Fire Fighting Cost Cuts
Despite the wildfires that spread across the Valencia region last summer a decision has been made by Spain’s Ministry of the environment not to actually renew the contracts on some fire fighting aircraft.
The CL-215’s are the largest fire fighting aircraft of the fleet of 22 in Alicante and are often referred to as the ‘flying boats’. They have become a popular sight when there are any wild fires as they can scoop up water from the sea and lakes and head off to tackle the fires head on.
Federico Ramos, the Secretary of State for the Environment has categorically denied that the non-renewal of the contract was a cost cutting exercise. He went on to explain that the decision was about ‘retiring’ old equipment in favour of newer modern equipment better equipped to fight the fires.
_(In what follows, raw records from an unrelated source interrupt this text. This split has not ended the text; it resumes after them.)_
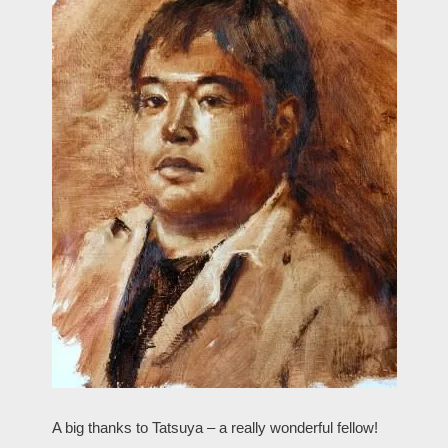
A big thanks to Tatsuya – a really wonderful fellow!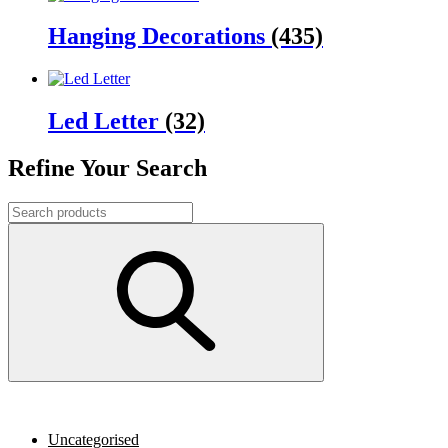
Hanging Decorations
(435)
Led Letter
(32)
Refine Your Search
Uncategorised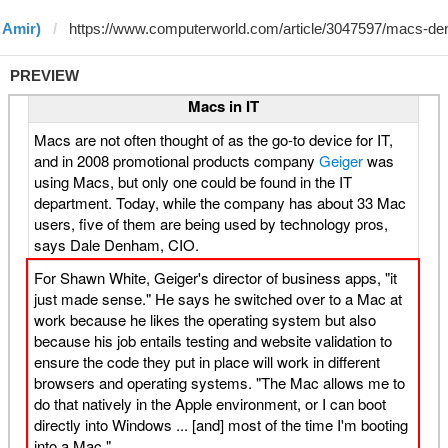
 Amir)
PREVIEW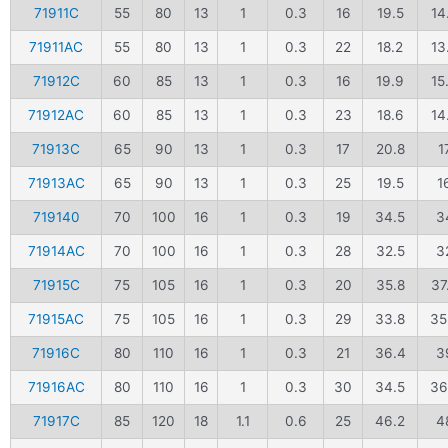
71911C
55
80
13
1
0.3
16
19.5
14
71911AC
55
80
13
1
0.3
22
18.2
13
71912C
60
85
13
1
0.3
16
19.9
15
71912AC
60
85
13
1
0.3
23
18.6
14
71913C
65
90
13
1
0.3
17
20.8
1
71913AC
65
90
13
1
0.3
25
19.5
1
719140
70
100
16
1
0.3
19
34.5
3
71914AC
70
100
16
1
0.3
28
32.5
3
71915C
75
105
16
1
0.3
20
35.8
37
71915AC
75
105
16
1
0.3
29
33.8
35
71916C
80
110
16
1
0.3
21
36.4
3
71916AC
80
110
16
1
0.3
30
34.5
36
71917C
85
120
18
1.1
0.6
25
46.2
4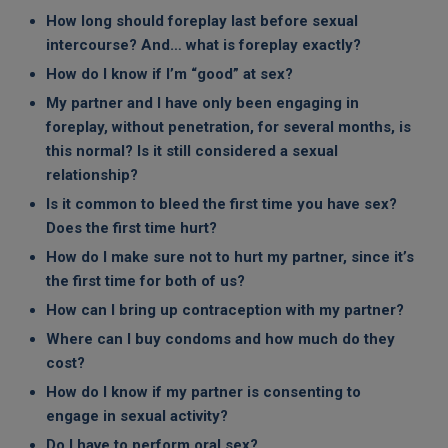
How long should foreplay last before sexual
intercourse? And… what is foreplay exactly?
How do I know if I’m “good” at sex?
My partner and I have only been engaging in
foreplay, without penetration, for several months, is
this normal? Is it still considered a sexual
relationship?
Is it common to bleed the first time you have sex?
Does the first time hurt?
How do I make sure not to hurt my partner, since it’s
the first time for both of us?
How can I bring up contraception with my partner?
Where can I buy condoms and how much do they
cost?
How do I know if my partner is consenting to
engage in sexual activity?
Do I have to perform oral sex?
These planes are actually the Canadair CL-215 and have numerous nicknames like the ‘flying boat’ or the ‘scooper’. They were designed to fly at low speeds, capable of flying in strong gusting winds and can land and take-off from short and often unpaved strips.
Budget cuts for fighting fires in the Valencia / Alicante regions is a sore point, especially as the deaths of two people in 2012 during a fire at La Torre de les Maçanes, which desolated some 600 hectares, was put down to cutting costs.
Sources state that the budget allocated to the maintenance and new infrastructure for prevention of forest fires was 13.7 million euro, whereas in 2012 it had been slashed to just 4.7 million.